Subgraph Federated Learning via Spectral Methods
This addresses privacy and scalability challenges in federated learning for graph data, though it appears incremental as it builds on existing FL methods with a novel spectral approach.
The paper tackles federated learning with graph-structured data across interconnected subgraphs, proposing FedLap to address privacy and scalability issues by using Laplacian smoothing in the spectral domain, achieving competitive or superior utility in experiments.

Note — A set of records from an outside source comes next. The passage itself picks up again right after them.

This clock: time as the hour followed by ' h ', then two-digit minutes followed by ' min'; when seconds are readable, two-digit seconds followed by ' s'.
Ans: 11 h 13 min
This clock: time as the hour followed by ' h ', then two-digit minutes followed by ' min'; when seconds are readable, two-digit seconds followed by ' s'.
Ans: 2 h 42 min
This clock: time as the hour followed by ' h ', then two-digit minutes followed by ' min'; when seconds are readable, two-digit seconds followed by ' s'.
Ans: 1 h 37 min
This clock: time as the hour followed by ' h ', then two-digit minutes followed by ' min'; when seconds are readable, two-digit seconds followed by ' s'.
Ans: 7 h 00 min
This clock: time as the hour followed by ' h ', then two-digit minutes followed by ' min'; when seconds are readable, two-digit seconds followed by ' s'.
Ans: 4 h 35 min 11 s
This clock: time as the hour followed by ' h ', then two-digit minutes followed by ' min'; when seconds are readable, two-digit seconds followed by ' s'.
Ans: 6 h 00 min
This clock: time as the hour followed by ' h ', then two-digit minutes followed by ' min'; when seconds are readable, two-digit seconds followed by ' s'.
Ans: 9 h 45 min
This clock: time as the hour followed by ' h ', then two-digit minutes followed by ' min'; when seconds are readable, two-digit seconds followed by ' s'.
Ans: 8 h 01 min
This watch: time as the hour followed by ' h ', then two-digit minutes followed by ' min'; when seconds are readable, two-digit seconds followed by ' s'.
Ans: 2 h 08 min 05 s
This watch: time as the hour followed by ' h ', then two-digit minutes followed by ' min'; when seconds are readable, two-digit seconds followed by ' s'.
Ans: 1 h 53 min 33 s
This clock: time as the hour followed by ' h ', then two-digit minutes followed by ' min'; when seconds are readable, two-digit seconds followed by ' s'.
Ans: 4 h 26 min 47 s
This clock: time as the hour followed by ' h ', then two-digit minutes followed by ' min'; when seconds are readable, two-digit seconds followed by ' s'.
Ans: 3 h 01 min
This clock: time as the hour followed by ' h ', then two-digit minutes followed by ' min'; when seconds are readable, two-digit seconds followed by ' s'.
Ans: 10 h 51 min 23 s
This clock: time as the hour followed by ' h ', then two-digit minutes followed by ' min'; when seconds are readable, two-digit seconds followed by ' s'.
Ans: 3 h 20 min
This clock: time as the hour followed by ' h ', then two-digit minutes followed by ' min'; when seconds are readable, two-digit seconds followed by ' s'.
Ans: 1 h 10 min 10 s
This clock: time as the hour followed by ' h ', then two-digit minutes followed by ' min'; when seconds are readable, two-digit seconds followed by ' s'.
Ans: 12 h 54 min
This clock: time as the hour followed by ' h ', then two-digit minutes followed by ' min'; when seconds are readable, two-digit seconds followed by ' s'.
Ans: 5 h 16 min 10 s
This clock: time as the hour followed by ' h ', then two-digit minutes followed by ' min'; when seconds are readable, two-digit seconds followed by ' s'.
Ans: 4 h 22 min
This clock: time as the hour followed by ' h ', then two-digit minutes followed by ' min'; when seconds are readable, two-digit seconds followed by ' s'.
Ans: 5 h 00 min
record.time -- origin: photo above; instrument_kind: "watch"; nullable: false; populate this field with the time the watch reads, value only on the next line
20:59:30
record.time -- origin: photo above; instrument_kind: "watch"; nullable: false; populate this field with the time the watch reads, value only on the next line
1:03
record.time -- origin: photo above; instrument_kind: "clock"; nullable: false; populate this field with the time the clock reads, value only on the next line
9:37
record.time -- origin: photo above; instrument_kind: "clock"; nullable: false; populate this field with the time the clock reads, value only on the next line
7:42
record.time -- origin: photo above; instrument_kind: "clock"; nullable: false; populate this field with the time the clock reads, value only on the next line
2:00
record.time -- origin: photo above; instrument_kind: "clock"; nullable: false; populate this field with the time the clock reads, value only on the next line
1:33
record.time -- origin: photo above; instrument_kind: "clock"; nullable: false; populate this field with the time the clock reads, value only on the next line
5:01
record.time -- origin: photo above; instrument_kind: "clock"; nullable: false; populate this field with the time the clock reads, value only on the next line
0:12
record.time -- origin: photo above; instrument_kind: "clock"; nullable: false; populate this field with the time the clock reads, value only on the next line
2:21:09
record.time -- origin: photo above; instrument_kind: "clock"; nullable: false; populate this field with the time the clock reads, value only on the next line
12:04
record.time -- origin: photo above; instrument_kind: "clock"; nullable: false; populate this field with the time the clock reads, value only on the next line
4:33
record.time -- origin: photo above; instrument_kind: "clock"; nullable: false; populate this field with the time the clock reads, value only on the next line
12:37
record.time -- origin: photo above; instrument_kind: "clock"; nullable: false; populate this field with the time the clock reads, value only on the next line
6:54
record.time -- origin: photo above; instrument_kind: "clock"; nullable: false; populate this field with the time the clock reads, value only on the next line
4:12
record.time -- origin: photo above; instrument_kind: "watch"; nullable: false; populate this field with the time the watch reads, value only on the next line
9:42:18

We consider the problem of federated learning (FL) with graph-structured data distributed across multiple clients. In particular, we address the prevalent scenario of interconnected subgraphs, where interconnections between clients significantly influence the learning process. Existing approaches suffer from critical limitations, either requiring the exchange of sensitive node embeddings, thereby posing privacy risks, or relying on computationally-intensive steps, which hinders scalability. To tackle these challenges, we propose FedLap, a novel framework that leverages global structure information via Laplacian smoothing in the spectral domain to effectively capture inter-node dependencies while ensuring privacy and scalability. We provide a formal analysis of the privacy of FedLap, demonstrating that it preserves privacy. Notably, FedLap is the first subgraph FL scheme with strong privacy guarantees. Extensive experiments on benchmark datasets demonstrate that FedLap achieves competitive or superior utility compared to existing techniques.